Une cour s’était déjà prononcée sur cet enjeu dans le domaine de l’assurance. 

« L’absence de toute limitation territoriale dans une clause de non-concurrence sera fatale quant à sa validité, écrit le Réseau juridique du Québec (RJQ). C’est ainsi qu’en a décidé la juge Nicole Tremblay dans la décision Aon Parizeau Inc. c. Lemieux et als le 15 juin 2016. Sur ce point, la Cour d’appel a confirmé la décision de la juge Tremblay. Il est donc essentiel en tout temps que la clause de non-concurrence contienne à sa face même, d’abord et avant toute autre analyse, les limitations ci-dessus énumérées quant à la durée, le territoire et la nature du travail visé. » 

L’importance de la limitation géographique 

La Cour suprême du Canada avait aussi confirmé les exigences contenues dans une clause de non-concurrence dans le domaine commercial, comme c’est le cas dans le dossier Katia Mussel et de son cabinet. 

Or, celles de son contrat avec iA ne contenaient aucune limitation géographique, a rappelé le juge Patrick Ouellet. 

« La jurisprudence québécoise, avait renchéri le juge, considère les clauses de non-concurrence contraires à l’ordre public lorsqu’elles sont inéquitables et ne contiennent pas de limites raisonnables quant au territoire, à la durée et au genre d’activités interdites par la clause, eu égard aux circonstances. » 

Au niveau de la portée territoriale, ajoute-t-il, il est reconnu qu’une « clause de non-concurrence qui excède le territoire des activités de l’entreprise est contraire à l’ordre public ».

« Ce seul fait est suffisant, à la lumière des autorités applicables, pour conclure à leur invalidité. Le Tribunal prononcera donc la nullité des clauses de non-concurrence contenues au contrat de service et au contrat de cession », a-t-il indiqué.

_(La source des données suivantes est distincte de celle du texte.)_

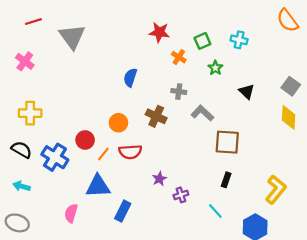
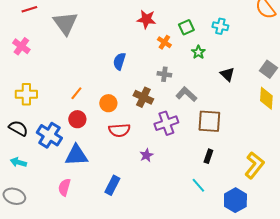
orange line: (103, 154) -> (76, 93), moved
blue triangle: (98, 186) -> (76, 155), moved
purple cross: (181, 195) -> (166, 123), moved, size x1.6

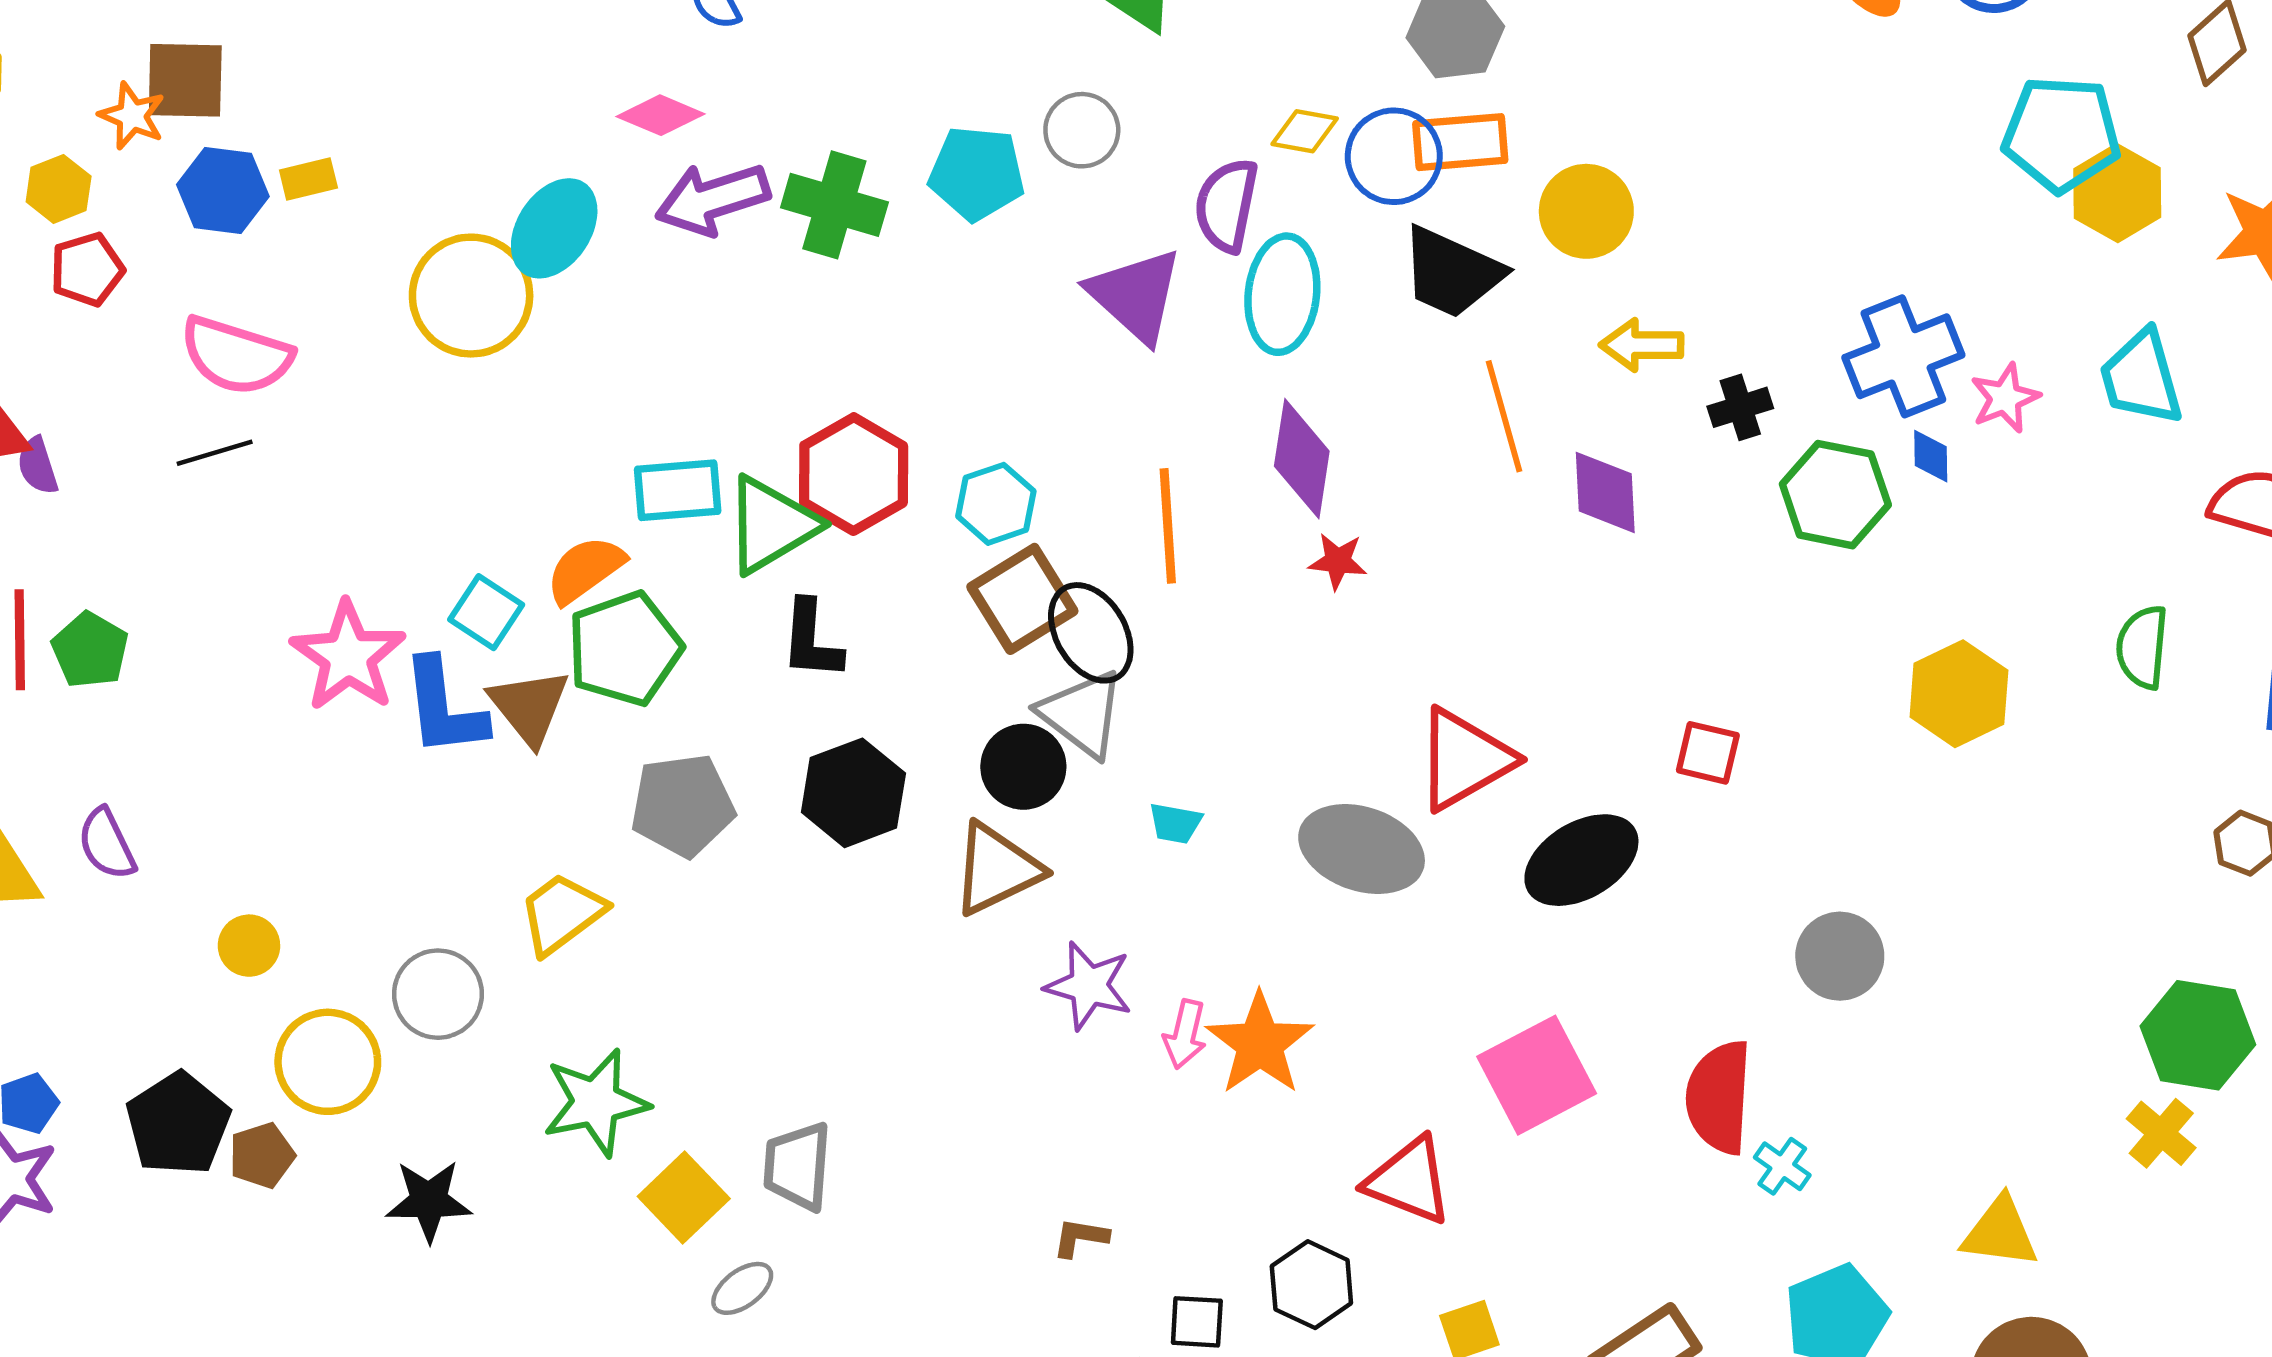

Le juge a ainsi invalidé la clause et a ordonné qu’iA verse, après cassation du contrat, un peu plus de de 103 000 $ en montants retenus à titre pénal contrat pour violation alléguée de la clause en question.

Non-concurrence et non-sollicitions 

Dans l’affaire Payette c. Guay, indique le RJQ, la Cour suprême a toutefois confirmé que les engagements de non-sollicitation de clientèle ne sont pas assujettis aux mêmes critères de validité que les clauses de non-concurrence. « Par exemple, une clause de non-sollicitation de clientèle n’aura pas à être limitée à un territoire. Il sera donc important de bien distinguer la nature des clauses analysée dans un contrat d’emploi et notamment de déterminer si un engagement en est un de non-concurrence ou de non-sollicitation. Un contrat d’emploi pourra contenir ces 2 types de clauses. » 

Juger de la validité d’une clause de non-concurrence 

Comment un employé, un contractuel, un pigiste ou autre peuvent-ils juger de la validité ou de l’invalidité d’une clause de non-concurrence dans un contrat de travail ou un contrat commercial auquel ils sont soumis ? 

La solution ultime consiste à la soumettre à l’analyse d’un tribunal afin qu’il rende une décision sur sa validité, indique le cabinet Verreau Dufresne. Cet exercice s’avère toutefois coûteux et est donc rarement la première solution à privilégier. En pratique, on préférera généralement une alternative beaucoup moins coûteuse, soit l’obtention d’un avis juridique d’un avocat. 

« Ce type de contrat commercial est un peu comme un mariage. Tout semble bien fonctionner avant. On a une bonne entente. Mais le jour où le problème se présente, on réalise qu’il y a des choses qu’on aurait dû prévoir », indique Me Patrick Snider-Belley.